Wer will schon einen Spatzen in der Hand, wenn er eine Taube auf dem Dach haben kann? Die Aussicht, die SBB dazu zu bringen auf dem Neugass-Areal 375 preisgünstige Wohnungen zu bauen, war so schön, dass eine knappe Mehrheit der Stimmbürger nicht widerstehen konnte. Sie verzichtete bewusst auf 250 preisgünstige und 125 weitere Wohnungen. Nun muss Sie bis 2043 warten, bis dort überhaupt Wohnungen gebaut werden. Aber Vorfreude ist bekanntlich ja die grösste Freude.   

Die Linke, die das Schlamassel verursacht hat, wäscht ihre Hände in Unschuld. Überhaupt ist das halb so schlimm. Schliesslich wird auch 2043 der Bedarf an preisgünstigen Wohnungen gross sein. Das mag stimmen, dürfte aber für heutige Wohnungssuchende ein kleiner Trost sein. Schon fast zynisch mutet die Aussage an, „2043 kommt schneller, als man denkt“. Leider sieht es nicht so aus, wie wenn die Linke daraus etwas gelernt hätte. Im Gegenteil. Sie verschanzt sich hinter ihrer Ideologie und findet es wunderbar, ein Signal ausgesendet zu haben. Was kümmert sie, dass dieses - wenn überhaupt – erst 2043 Wirkung entfaltet.  

Was es heute bräuchte, ist eine Grossoffensive wie in den 1970er Jahren. Einzonen, Umzonen im grossen Stil. Alles, was die damals verpönten Göhner-Bauten möglich machte.
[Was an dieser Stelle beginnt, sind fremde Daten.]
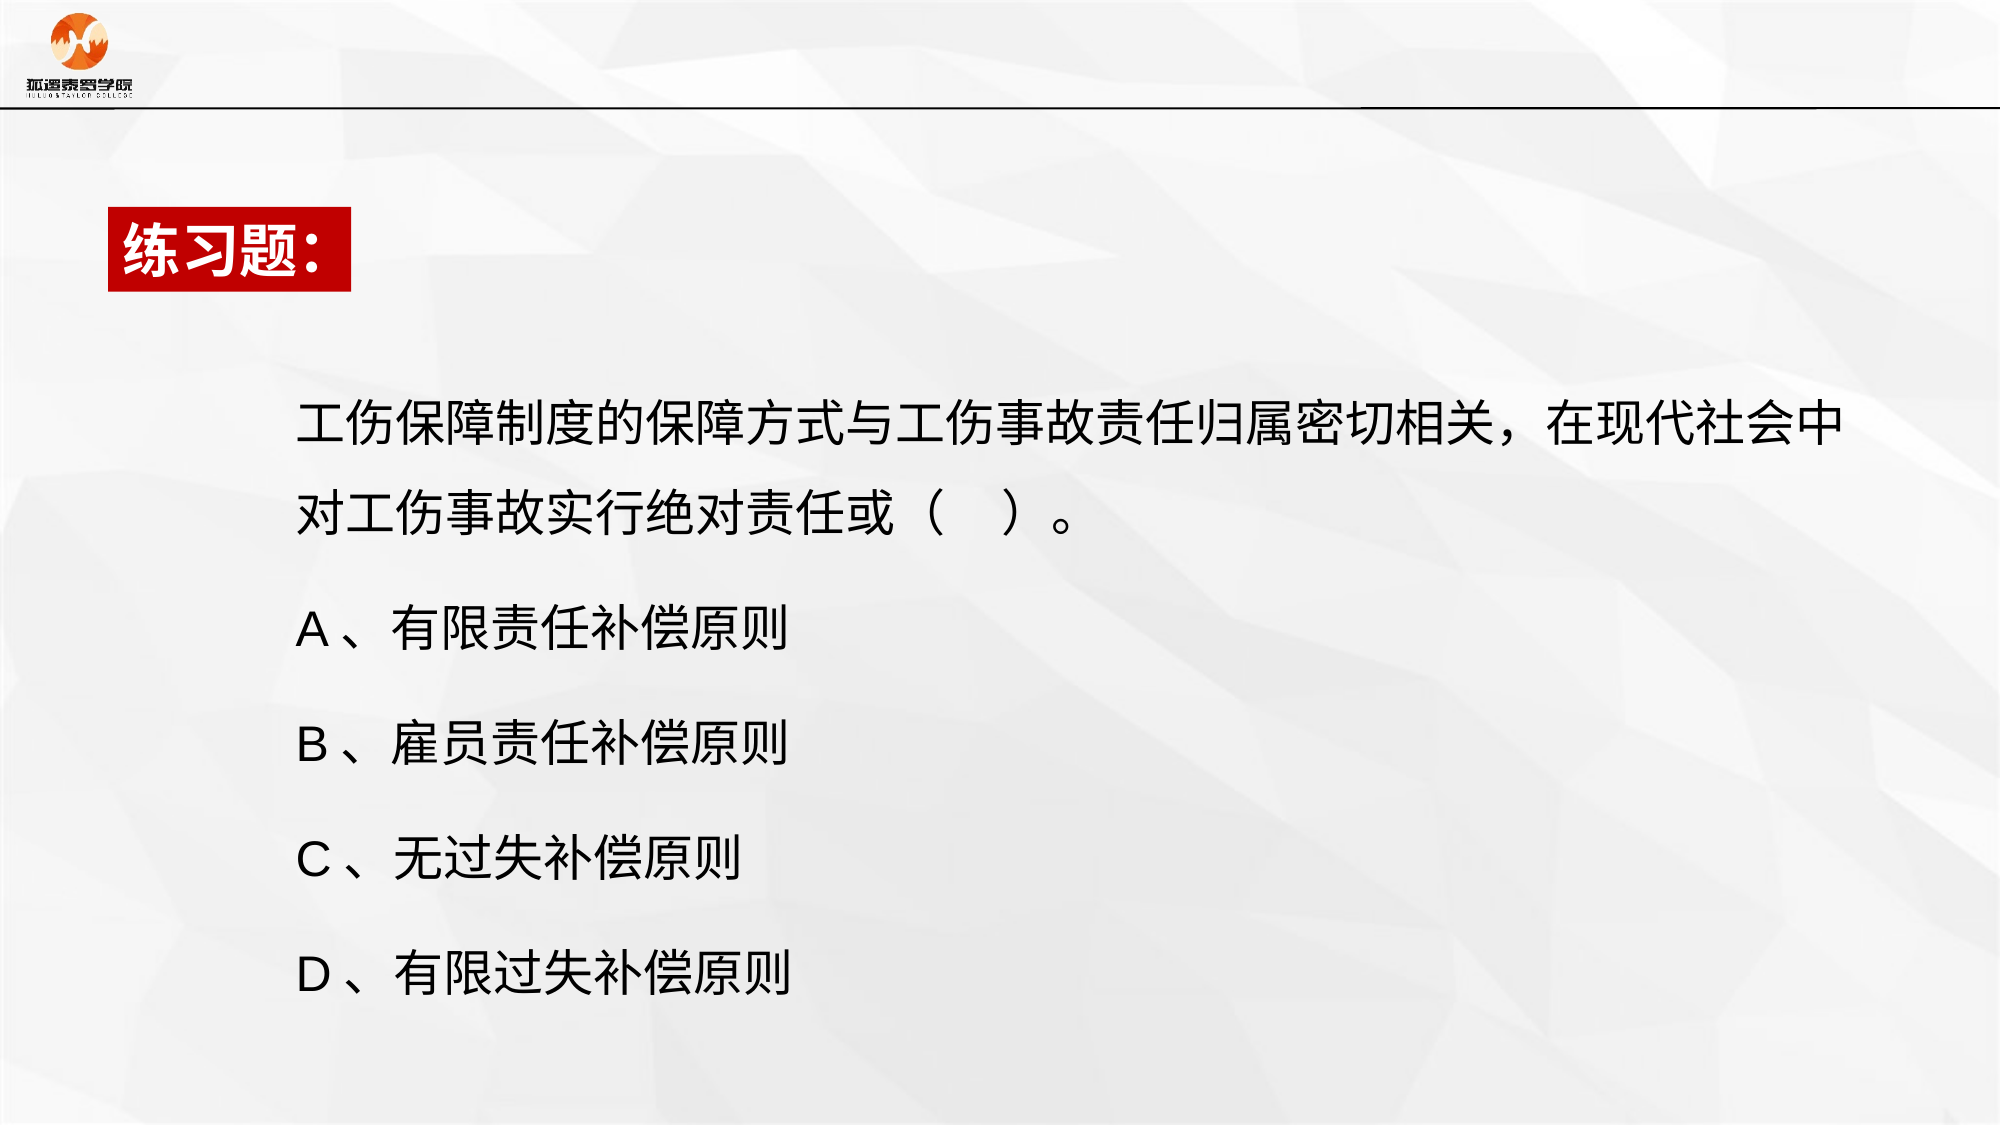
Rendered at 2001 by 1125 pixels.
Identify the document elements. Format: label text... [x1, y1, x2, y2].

text_box 练习题： [108, 206, 352, 292]
subtitle 工伤保障制度的保障方式与工伤事故责任归属密切相关，在现代社会中对工伤事故实行绝对责任或（ ）。 A、有限责任补偿原则 B、雇员责任补偿原则 C、无过失补偿原则 D、有限过失补偿原则 [280, 292, 1892, 1070]
picture [4, 0, 154, 111]
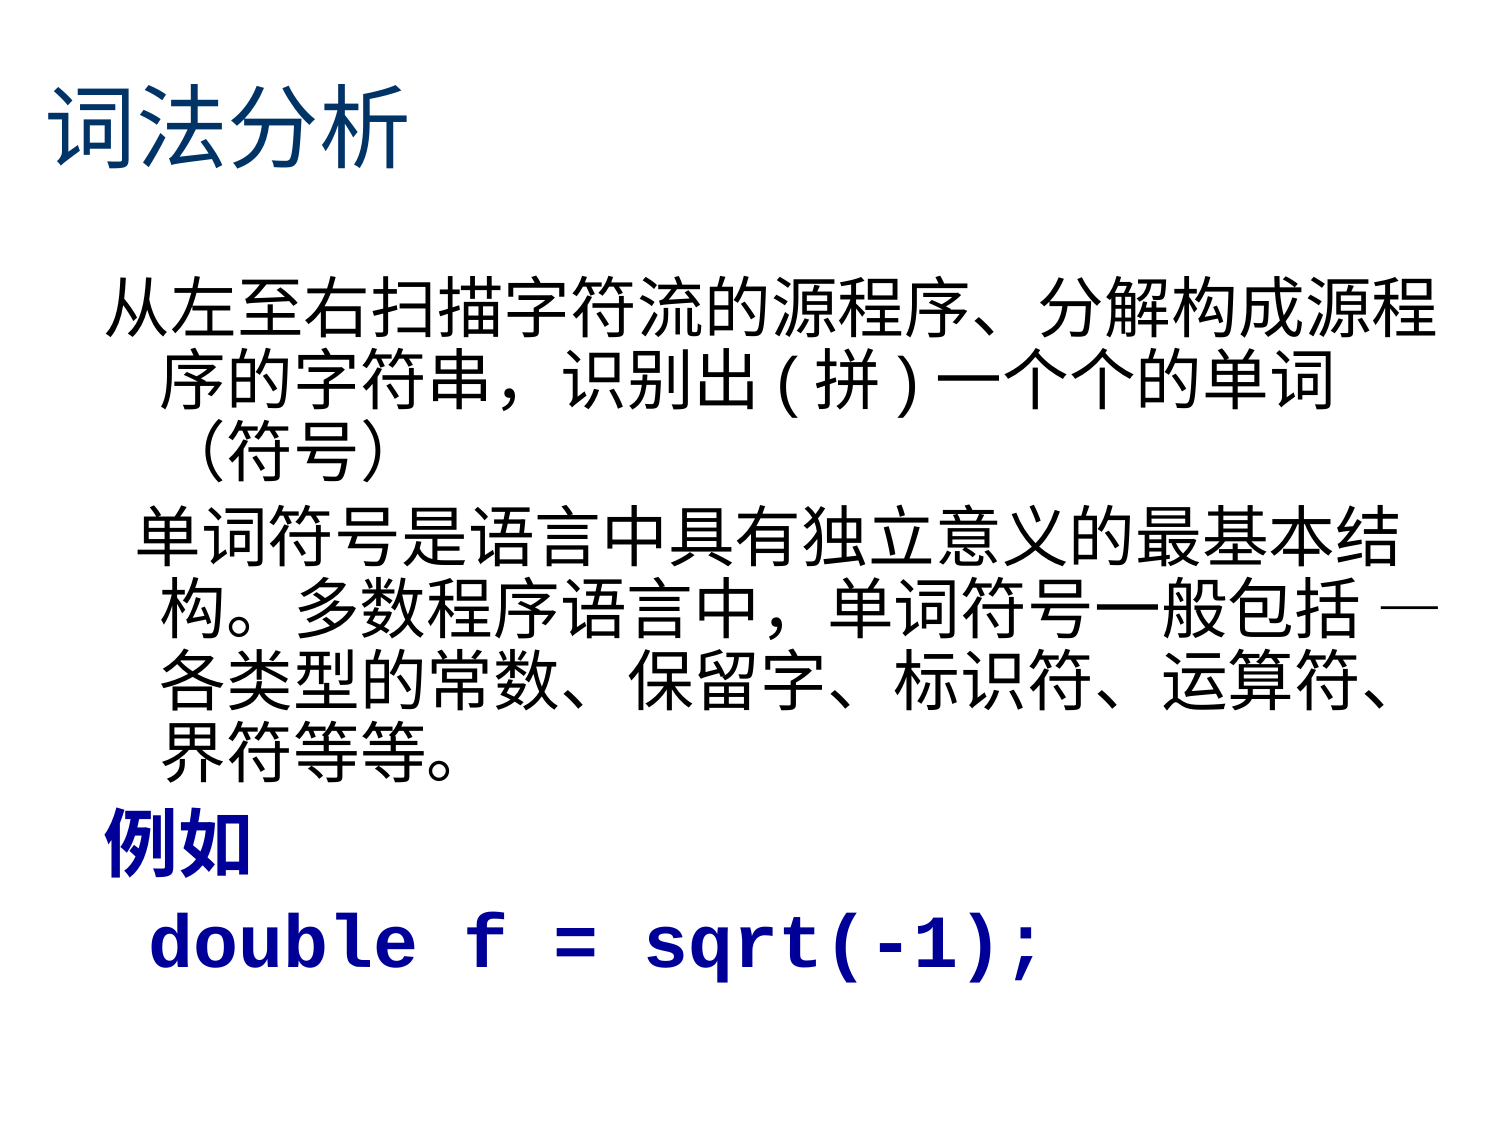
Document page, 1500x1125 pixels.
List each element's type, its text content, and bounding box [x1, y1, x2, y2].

list 从左至右扫描字符流的源程序、分解构成源程序的字符串，识别出(拼)一个个的单词（符号） 单词符号是语言中具有独立意义的最基本结构。多数程序语言中，单词符号一般包括 —各类型的常数、保留字、标识符、运算符、界符等等。 例如 double f = sqrt(-1); [88, 266, 1460, 1012]
title 词法分析 [29, 30, 1468, 219]
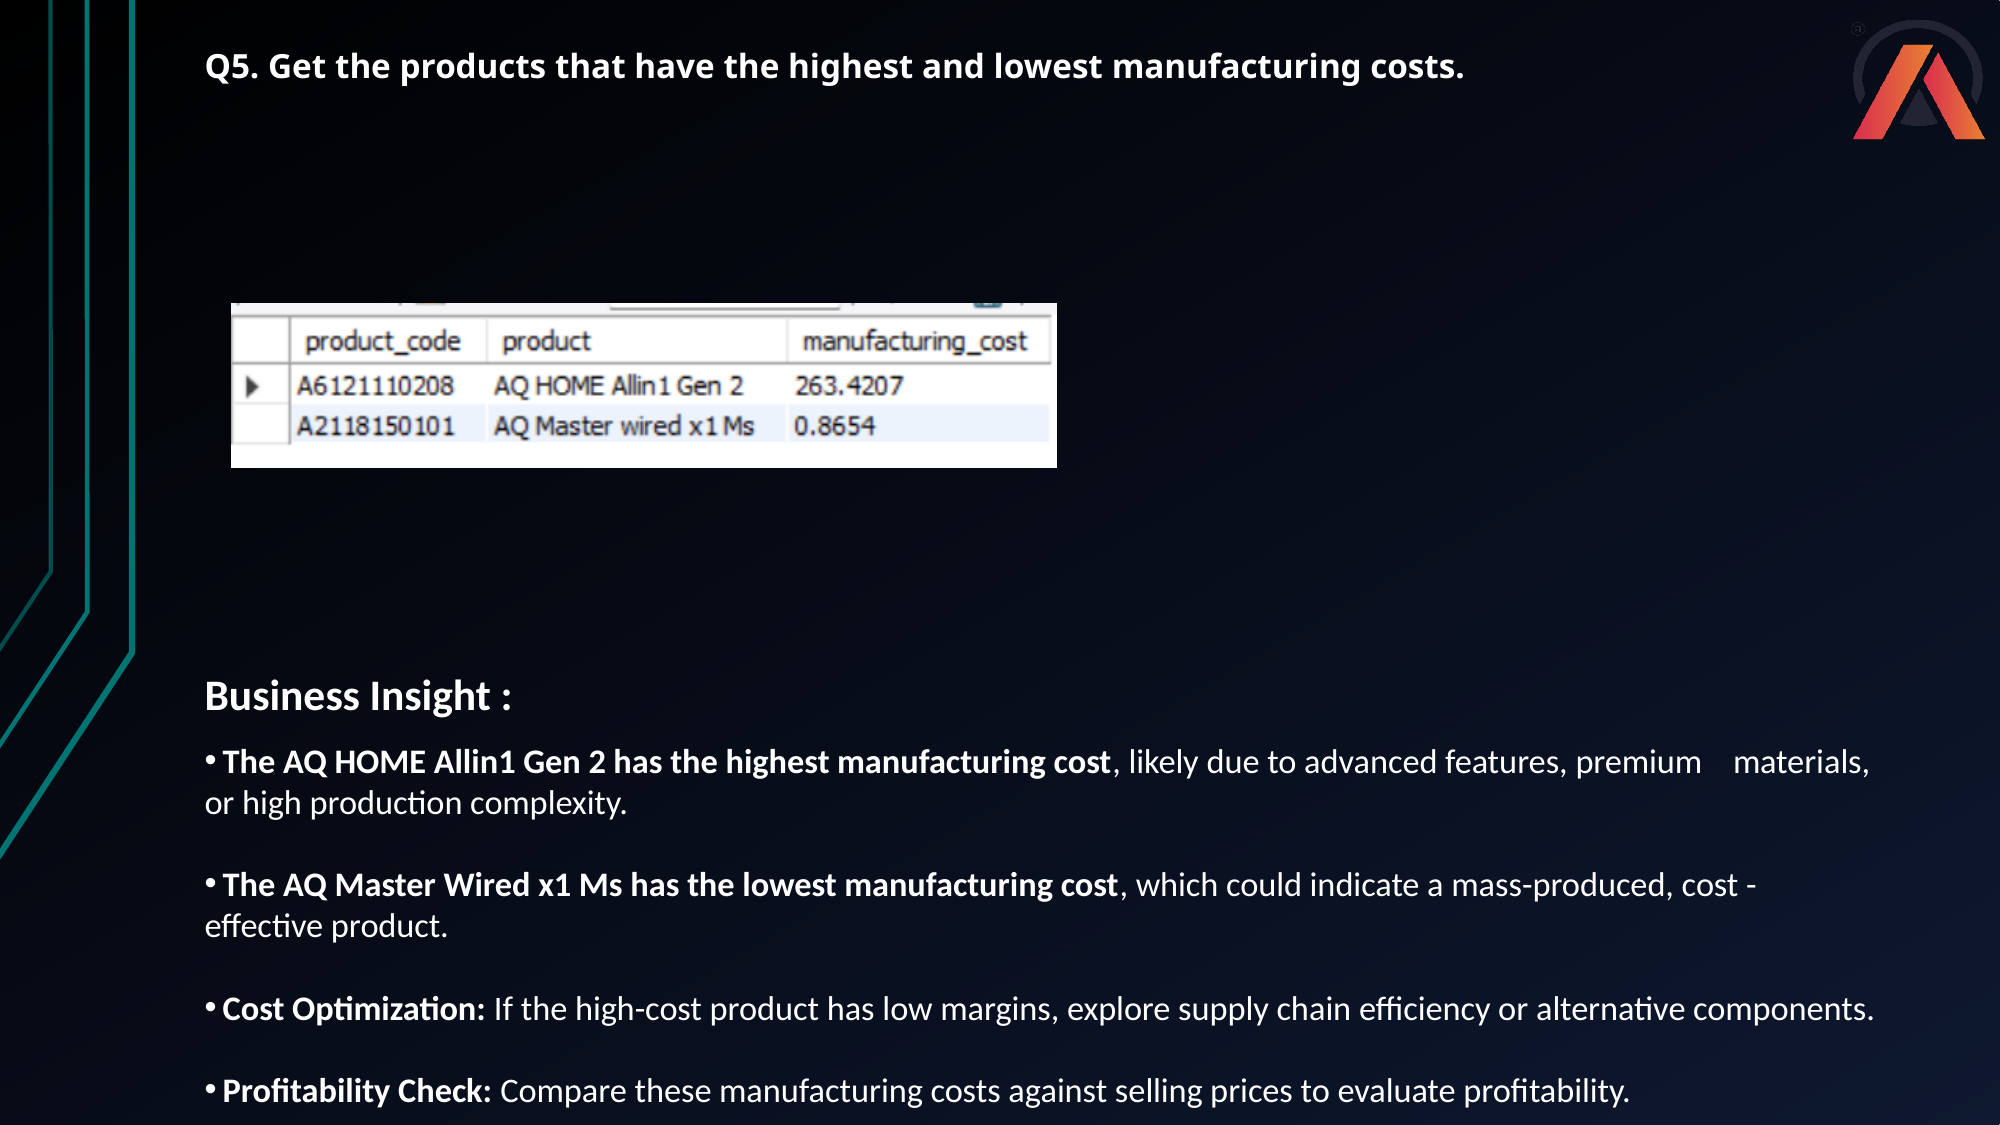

Es hat lange gedauert, bis man auch in Fachkreisen die Qualitäten dieser Überbauungen erkannt und zugegeben hat, dass sie ein Segen waren. Die Wohnungssuchenden zögerten schon damals nicht lange. Sie waren froh und dankbar. Das wäre garantiert auch heute der Fall, wenn beispielsweise grossflächig aufgestockt werden dürfte. Was zunächst vielleicht als teuer und ästhetisch unbefriedigend empfunden wird, entpuppt sich im Nachhinein oft als visionär.